Writers are largely preoccupied with words, rolling them around like unpolished rocks in our minds and on the page until smooth, glistening sentences emerge. For some, it can take a painstaking amount of time to determine whether the leaves on a tree are evergreen or olive-hued. My low point arrived when I had a heated internal debate over whether or not a tapenade could be “slathered.”
Despite being control-freak wordsmiths, though, we have almost no control over the most important word in our lives: our name. There’s no mental ping-pong over what we’d like to be called happening in utero, no roundtable discussion with fellow crying newborns in the nursery about whether we should be called “Arthur” or “Arlo.”

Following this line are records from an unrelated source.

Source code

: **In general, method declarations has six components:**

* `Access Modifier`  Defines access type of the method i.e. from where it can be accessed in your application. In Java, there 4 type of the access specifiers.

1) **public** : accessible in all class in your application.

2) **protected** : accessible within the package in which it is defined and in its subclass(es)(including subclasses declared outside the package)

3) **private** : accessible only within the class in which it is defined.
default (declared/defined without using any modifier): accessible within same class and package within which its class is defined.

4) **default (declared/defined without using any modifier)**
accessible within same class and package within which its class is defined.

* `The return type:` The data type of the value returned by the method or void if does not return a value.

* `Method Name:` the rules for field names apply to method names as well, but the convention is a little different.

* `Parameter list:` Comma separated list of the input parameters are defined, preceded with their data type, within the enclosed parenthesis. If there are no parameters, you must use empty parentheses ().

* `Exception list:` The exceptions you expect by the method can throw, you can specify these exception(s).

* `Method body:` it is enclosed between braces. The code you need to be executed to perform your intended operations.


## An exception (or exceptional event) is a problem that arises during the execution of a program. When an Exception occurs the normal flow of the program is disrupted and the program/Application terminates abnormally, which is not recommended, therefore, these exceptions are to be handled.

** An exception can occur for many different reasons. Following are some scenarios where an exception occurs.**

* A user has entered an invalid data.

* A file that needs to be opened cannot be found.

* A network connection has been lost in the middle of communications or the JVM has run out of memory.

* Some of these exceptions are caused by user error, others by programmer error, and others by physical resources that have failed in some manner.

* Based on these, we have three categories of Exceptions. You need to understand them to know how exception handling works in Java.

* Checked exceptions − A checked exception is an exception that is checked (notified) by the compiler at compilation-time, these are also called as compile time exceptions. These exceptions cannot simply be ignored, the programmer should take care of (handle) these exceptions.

I’ve been deeply fascinated with names since I was a child—their cadence and candor, how they flit off of the tongue—and how powerful they can be. My childhood stories hammered out on a chunky Royal typewriter were filled with elaborately noir-named female detectives (Thora Marigold Dell) and anthropomorphic unicorns with Victorian surnames (Cornelius Thurston Vandenberg). A pair of Norwegian Elkhounds I raised as a child were christened with long, rambling pedigree names (Sophia Amalie Adelheide and Kristian Thor Gunnar) more befitting a royal toddler than a fuzzy sidekick.